Eu escutei as falas, inclusive, do Deputado de Mato Grosso, e a sua sugestão de alguns temas nos quais nós poderíamos oferecer alguma contribuição.
Eu respondo primeiro a questão relativa aos trabalhos de pesquisa que nós estamos realizando no âmbito da Rede Campos Sulinos, que eu coordeno.
Trata-se de uma rede composta de muitos pesquisadores, de várias instituições, não só da UFRGS, mas de outras universidades e instituições de pesquisa do Estado. Temos a Universidade Federal de Santa Maria, a Pontifícia Universidade Católica, a UNIPAMPA, a EMBRAPA, o INPE. Não sei se eu me esqueci de algum.
São pesquisas conduzidas com o objetivo principal de buscar opções que compatibilizem a conservação da biodiversidade dos ecossistemas campestres nativos, do Bioma Pampa, com o uso, de modo que seja possível, ao mesmo tempo, conservar a biodiversidade e melhorar os níveis de produtividade da atividade pastoril sobre essa vegetação nativa.
Nós já temos resultados, de colegas da Faculdade de Agronomia da Universidade Federal do Rio Grande do Sul, mostrando um potencial produtivo dos campos nativos, preservando essa vegetação, ou seja, sem a necessidade de agregar insumos, sem modificar, sem substituir essa vegetação nativa, é possível produzir muito mais do que está sendo produzido, inclusive, em áreas de reserva legal.
Reforçando aquilo que já foi dito, no Rio Grande do Sul, a legislação estadual claramente define que o uso pastoril das áreas de reserva legal é permitido, e sem necessidade de autorização, desde que sejam seguidas as boas práticas de manejo que foram ou serão definidas pelo órgão ambiental estadual.
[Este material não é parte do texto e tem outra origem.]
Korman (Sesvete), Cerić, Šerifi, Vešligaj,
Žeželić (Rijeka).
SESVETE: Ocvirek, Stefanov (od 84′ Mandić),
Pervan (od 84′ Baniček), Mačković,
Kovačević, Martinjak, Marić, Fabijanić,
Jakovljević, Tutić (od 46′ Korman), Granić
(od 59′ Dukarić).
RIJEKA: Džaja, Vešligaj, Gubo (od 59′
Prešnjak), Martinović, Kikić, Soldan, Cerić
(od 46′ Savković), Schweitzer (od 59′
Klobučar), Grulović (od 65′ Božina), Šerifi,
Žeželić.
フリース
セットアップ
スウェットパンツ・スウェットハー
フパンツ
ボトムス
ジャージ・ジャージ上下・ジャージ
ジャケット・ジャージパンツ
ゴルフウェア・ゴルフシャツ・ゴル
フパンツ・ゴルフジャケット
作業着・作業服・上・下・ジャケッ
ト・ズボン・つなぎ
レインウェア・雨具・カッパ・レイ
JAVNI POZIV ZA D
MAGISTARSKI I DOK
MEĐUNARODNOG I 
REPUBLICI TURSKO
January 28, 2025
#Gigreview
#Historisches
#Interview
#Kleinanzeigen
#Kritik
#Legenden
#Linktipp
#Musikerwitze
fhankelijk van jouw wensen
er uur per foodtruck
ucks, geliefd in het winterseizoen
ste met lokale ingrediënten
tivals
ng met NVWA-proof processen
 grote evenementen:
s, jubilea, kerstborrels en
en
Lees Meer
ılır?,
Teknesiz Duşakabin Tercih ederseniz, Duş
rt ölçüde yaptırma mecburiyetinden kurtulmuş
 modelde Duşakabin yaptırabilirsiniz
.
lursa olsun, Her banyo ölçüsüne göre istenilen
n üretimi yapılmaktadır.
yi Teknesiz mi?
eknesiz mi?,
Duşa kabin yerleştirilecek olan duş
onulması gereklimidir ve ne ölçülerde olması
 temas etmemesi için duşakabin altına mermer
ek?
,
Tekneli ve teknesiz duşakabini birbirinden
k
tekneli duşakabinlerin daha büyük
Então, os proprietários não têm motivos para alegar que eles perderão as áreas de campo nativo que estão em uso pastoril, se declararem a reserva legal. Não há motivo, não há razão para não declarar a reserva legal no CAR e proteger 20% da propriedade, com essa vegetação nativa.
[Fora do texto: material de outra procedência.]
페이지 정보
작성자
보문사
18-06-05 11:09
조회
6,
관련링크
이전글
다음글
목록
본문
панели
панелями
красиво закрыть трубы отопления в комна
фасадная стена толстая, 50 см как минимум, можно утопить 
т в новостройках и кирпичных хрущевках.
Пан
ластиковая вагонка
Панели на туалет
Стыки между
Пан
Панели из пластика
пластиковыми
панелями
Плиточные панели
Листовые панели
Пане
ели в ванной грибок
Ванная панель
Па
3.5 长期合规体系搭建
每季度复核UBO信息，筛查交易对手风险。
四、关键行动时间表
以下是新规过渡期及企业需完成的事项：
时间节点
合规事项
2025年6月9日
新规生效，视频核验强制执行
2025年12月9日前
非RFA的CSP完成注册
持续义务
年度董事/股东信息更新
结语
Como mencionei na minha fala, é um equívoco declarar essas áreas como de uso consolidado, porque, se nós formos analisar a definição de uso consolidado na lei, até que poderia ser uso consolidado, porque, enfim, é um uso secular, com a atividade pecuária. Mas não deixa de ser vegetação nativa. Logo, é passível de delimitação da reserva legal, porque existe vegetação nativa na propriedade para que a reserva legal seja declarada.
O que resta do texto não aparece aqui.